Publié le 2024-10-27 10:30:00. Un jeune acteur brésilien a vécu un cauchemar en Asie du Sud-Est, attiré par une offre d’emploi alléchante qui s’est révélée être une façade pour une opération d’escroquerie en ligne et des sévices en Birmanie.
- Luckas Viana dos Santos, 31 ans, a été piégé par une fausse offre d’emploi et détenu contre son gré dans un complexe en Birmanie.
- Il a été contraint de participer à des escroqueries en ligne sous la menace de châtiments physiques et psychologiques.
- Son témoignage met en lumière une augmentation alarmante des cas d’exploitation de ressortissants brésiliens en Asie du Sud-Est.
Luckas Viana dos Santos, originaire de São Paulo, menait une vie nomade depuis plusieurs années, cherchant à percer dans le métier d’acteur. Après avoir travaillé en Argentine, aux Philippines, en Corée du Sud et en Thaïlande, il a reçu, mi-2024, une proposition d’emploi via un groupe Telegram qui a attiré son attention : un poste de service client promettant un salaire d’environ 1 500 $ (environ 1 380 €) par mois.
Le contrat prévoyait une affectation à Mae Sot, une ville thaïlandaise frontalière avec le Myanmar. Après un long voyage ponctué de multiples transferts et d’une traversée nocturne en bateau, Luckas s’est retrouvé dans un territoire contrôlé par des hommes armés, où les panneaux indicateurs étaient désormais en birman. Il a été conduit dans un complexe où vivaient près de 5 000 étrangers venus du monde entier.

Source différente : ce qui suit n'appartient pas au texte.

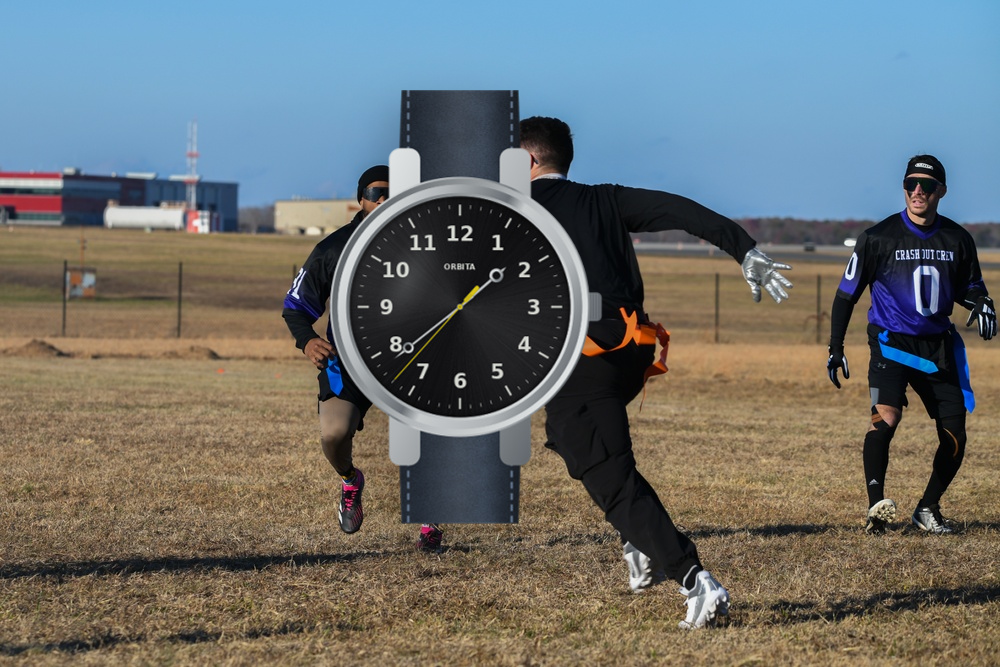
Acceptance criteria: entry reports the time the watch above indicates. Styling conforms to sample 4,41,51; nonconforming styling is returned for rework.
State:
1,38,37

Dès son arrivée, son passeport et son téléphone portable lui ont été confisqués, avec la promesse qu’il pourrait communiquer avec sa famille une fois par semaine – une promesse qui n’a jamais été tenue. « Durant ces quatre mois, je n’ai pu contacter ma famille que quatre fois », a-t-il confié.

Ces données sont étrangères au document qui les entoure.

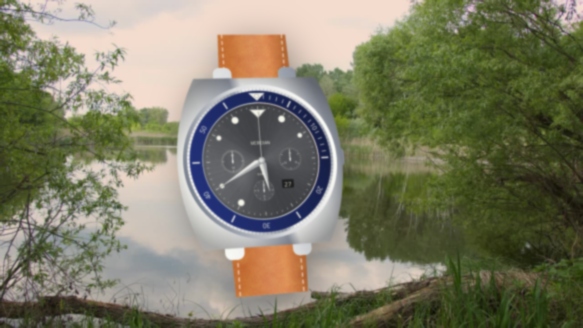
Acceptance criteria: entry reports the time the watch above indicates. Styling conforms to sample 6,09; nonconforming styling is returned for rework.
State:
5,40
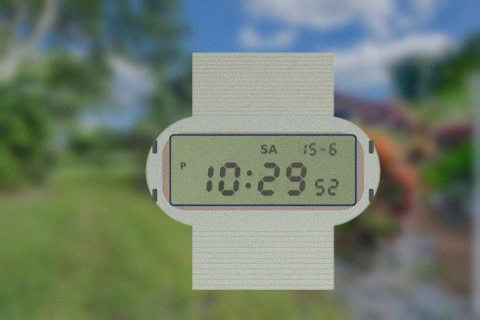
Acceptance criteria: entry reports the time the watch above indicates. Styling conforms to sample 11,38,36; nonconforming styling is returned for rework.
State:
10,29,52
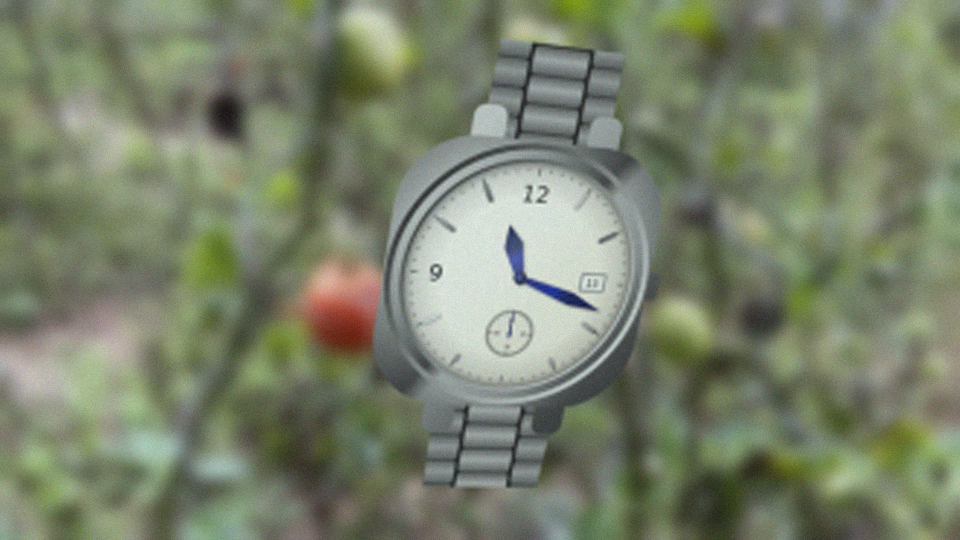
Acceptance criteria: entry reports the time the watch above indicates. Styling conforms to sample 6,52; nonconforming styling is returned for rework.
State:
11,18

Le quotidien de Luckas s’est rapidement transformé en un véritable « film d’horreur », selon ses propres termes. Il a été contraint de travailler environ 17 heures par jour devant un ordinateur, incitant des clients à investir dans des plateformes de jeux en ligne et de crypto-actifs. L’entreprise utilisait un système de traduction automatique pour envoyer des messages personnalisés dans différentes langues.
Les objectifs fixés par les propriétaires, des ressortissants chinois contrôlant ce type d’activité illégale en Birmanie, étaient quasiment inatteignables. Un salaire de 700 $ (environ 645 €) était promis pour chaque dix personnes convaincues de déposer de l’argent, mais de nombreux prospects raccrochaient immédiatement.
Le non-respect des objectifs entraînait des sanctions immédiates et brutales. Luckas a été victime de châtiments physiques et psychologiques, notamment des coups portés avec des tuyaux, des décharges électriques et des gifles dans une petite pièce isolée. D’autres punitions consistaient à rester debout pendant de longues périodes avec des carafes d’eau sur le dos ou à effectuer des pompes sur des surfaces hérissées de pointes.
Désespéré, Luckas a tenté à plusieurs reprises de s’échapper, mais en vain. Il a finalement réussi à contacter secrètement un ami à l’extérieur du complexe, qui a alerté une ONG et un média télévisé.
Son sauvetage est intervenu grâce à l’Armée bouddhiste démocratique karen (DKBA), un groupe insurgé opposé à ce type d’activités, qui a négocié sa libération ainsi que celle de plusieurs autres personnes. Luckas a pu quitter le complexe avec ses effets personnels et son passeport.
Il a ensuite choisi de retourner en Argentine, où il avait déjà établi un réseau professionnel pour relancer sa carrière. « Beaucoup de gens me jugent et disent ‘il voyage, il est heureux’. Mais qu’est-ce que je vais faire ? Vais-je rester éternellement dans une pièce ? Sur mes 32 ans, c’était quatre mois. J’ai des souvenirs, mais je ne vais pas m’arrêter là. Je veux continuer ma vie », a-t-il déclaré.
L’histoire de Luckas met en évidence une tendance inquiétante. Selon des sources du ministère de la Justice brésilien, 63 Brésiliens ont signalé avoir été victimes d’exploitation en 2024, la majorité dans les pays d’Asie du Sud-Est. Le nombre de victimes en 2025 dépasse déjà le total de l’année précédente.